Gov. Abbott eyes repeal of local tree ordinances
In January 2015, a few weeks before taking office as governor and four months before selling his Central Austin home, Gov. Greg Abbott blasted tree ordinances as part of the “patchwork quilt” of local bans hurting the state.
“Texas is being Californianized, and you may not even be noticing it,” Abbott told a 2015 conference hosted by the conservative Texas Public Policy Foundation, an influential think tank. “It’s being done at the city level with bag bans, fracking bans, tree-cutting bans. We’re forming a patchwork quilt of bans and rules and regulations that is eroding the Texas model.”
Abbott repeated that comparison earlier this month, specifically singling out Austin for “trying to send Texas down the pathway of California.” The next day he called for a special legislative session to address 20 items, including a measure to prevent local governments from regulating what people can do with the trees on their own property.
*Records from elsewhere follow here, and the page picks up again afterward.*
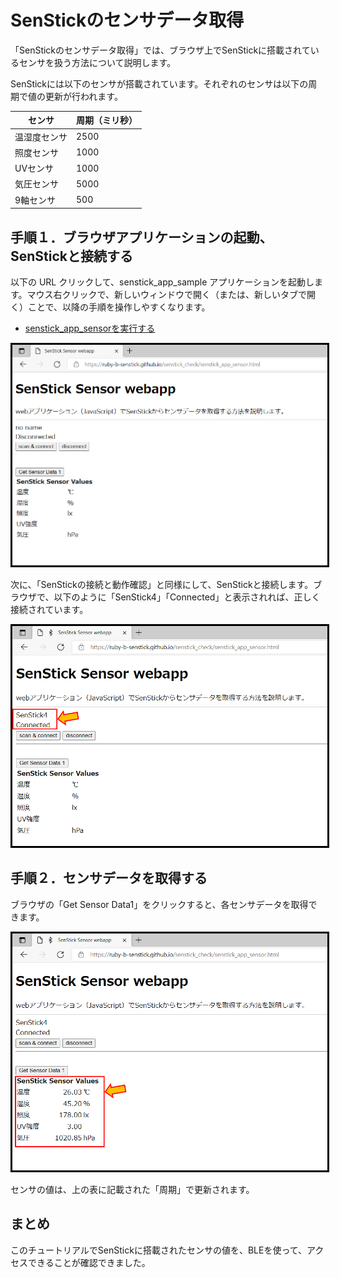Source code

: 
<style>
img {
    border: 3px black solid;
}
</style>

# SenStickのセンサデータ取得

「SenStickのセンサデータ取得」では、ブラウザ上でSenStickに搭載されているセンサを扱う方法について説明します。

SenStickには以下のセンサが搭載されています。それぞれのセンサは以下の周期で値の更新が行われます。

|センサ|周期（ミリ秒）|
|---|---|
|温湿度センサ|2500|
|照度センサ|1000|
|UVセンサ|1000|
|気圧センサ|5000|
|9軸センサ|500|

## 手順１．ブラウザアプリケーションの起動、SenStickと接続する

以下の URL クリックして、senstick_app_sample アプリケーションを起動します。マウス右クリックで、新しいウィンドウで開く（または、新しいタブで開く）ことで、以降の手順を操作しやすくなります。

- [senstick_app_sensorを実行する](https://ruby-b-senstick.github.io/senstick_check/senstick_app_sensor.html)

![アプリケーション起動](./images/fig02-01.png)

次に、「SenStickの接続と動作確認」と同様にして、SenStickと接続します。ブラウザで、以下のように「SenStick4」「Connected」と表示されれば、正しく接続されています。

![SenStickと接続する](./images/fig02-02.png)

## 手順２．センサデータを取得する

ブラウザの「Get Sensor Data1」をクリックすると、各センサデータを取得できます。

![センサデータを取得する](./images/fig02-03.png)

センサの値は、上の表に記載された「周期」で更新されます。

## まとめ

このチュートリアルでSenStickに搭載されたセンサの値を、BLEを使って、アクセスできることが確認できました。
State Sen. Donna Campbell, R-New Braunfels, who filed a bill this past session to overturn tree ordinances, asked Texas Attorney General Ken Paxton to weigh in on whether such ordinances violate the Texas Constitution.
Local cities and tree ordinances
Roughly 50 Texas cities have tree protection ordinances, including Round Rock, Pflugerville, Lakeway, West Lake Hills and other Central Texas cities. Like Austin’s tree ordinance, many define protected trees and require permitting or another process in removing them.
Round Rock updated its tree ordinance in 2005 during a period of rapid growth and a variety of requests pertaining to trees. The ordinance includes rules for removing “monarch trees,” or trees that are 80 percent of the diameter of a species’ largest and healthiest tree within Round Rock.
Round Rock Mayor Craig Morgan said Abbott’s call for repealing tree ordinances and his other priorities in the special legislative session are an attack on local control.
“It’s the most anti-local legislative session I’ve seen in the 14 years I’ve been involved in local politics,” he said. “It’s surprising to me because it’s always been a Republican theme that citizens closest to the people know what’s best in what they need.”
Emsud Horozovic, who has served as Round Rock’s forestry manager for 17 years, said the city’s tree ordinance has never been controversial, and requests to remove monarch trees are scarce.
“There are months where we get none,” he said of requests to remove trees. “We don’t have many monarch trees to begin with. Our tree population is younger.”
Horozovic described the creation of a local tree ordinance as an organic process that mirrors each city.
“It’s a living document that represents the town,” he said. “(The city) should be able to make a decision on how our town looks. We don’t want everything to be just concrete and sidewalks.”
In Pflugerville, trees 8 inches or more in diameter are protected except for several invasive species. The tree ordinance prohibits removal of protected trees without city review and approval and sets guidelines and criteria on how to replace them.
Pflugerville Mayor Victor Gonzales said he doesn’t see the tree ordinance as being controversial, though he remarked on how commercial developers at times cut down trees and “ask for forgiveness later.”
“But overall we don’t have a real issue with any blatant tree removal,” he said. “We haven’t had any real big projects in a heavily forested area, because most of it has been open space.”
Gonzales said he hopes Abbott’s agenda is not political. He noted the importance of a balanced ecological system within the city. “It’s essential for the natural landscape for any community,” he said.
West Lake Hills, with its abundantly treed residential areas, has a stringent and oft-enforced tree ordinance to maintain the character of the city, Mayor Linda Anthony has said.
“Our tree protection ordinances are a vital part of what our community said over decades that it wants,” she told the Westlake Picayune in February while in the thick of the legislative session. “Part of Westlake’s identity is its trees.”
The city of San Marcos has tree ordinances that primarily preserve certain species of trees and protect trees on new developments, such as a provision that requires trees near construction sites to be covered by a fence, frame or box.
“We value the trees in the city of San Marcos,” said Mayor John Thomaides. “And I think we, as a council and as a community, would just like the ability to have some local liberty on issues like common-sense tree ordinances.”
Smithville is a “Tree City USA” — a moniker given by the Arbor Day Foundation to recognize a city’s commitment to their urban tree canopy — and has a tree ordinance and a city tree board.
Smithville Mayor Scott Saunders called Abbott’s push for tree ordinance repeal ridiculous.
“We, the citizens of this community, know what’s best for our town, and more regulations from our legislators is not what we need,” he said.
While Elgin does not have a tree ordinance, it does have requirements and restrictions regarding tress within its landscape ordinance. Those requirements are typical of most Texas cities, City Manager Tom Mattis said.
“I am very concerned, as all Texans should be, about the governor’s anti-local government agenda,” Mattis said.
While the issue likely will come under strong debate in the special session, Lakeway City Manager Steve Jones said he doubted cities would get very many chances to make themselves heard.
“It looks like this Legislature, in particular the Senate, feels like the state can develop a one-size-fits-all rule or regulation, and I don’t think that’s right,” he said.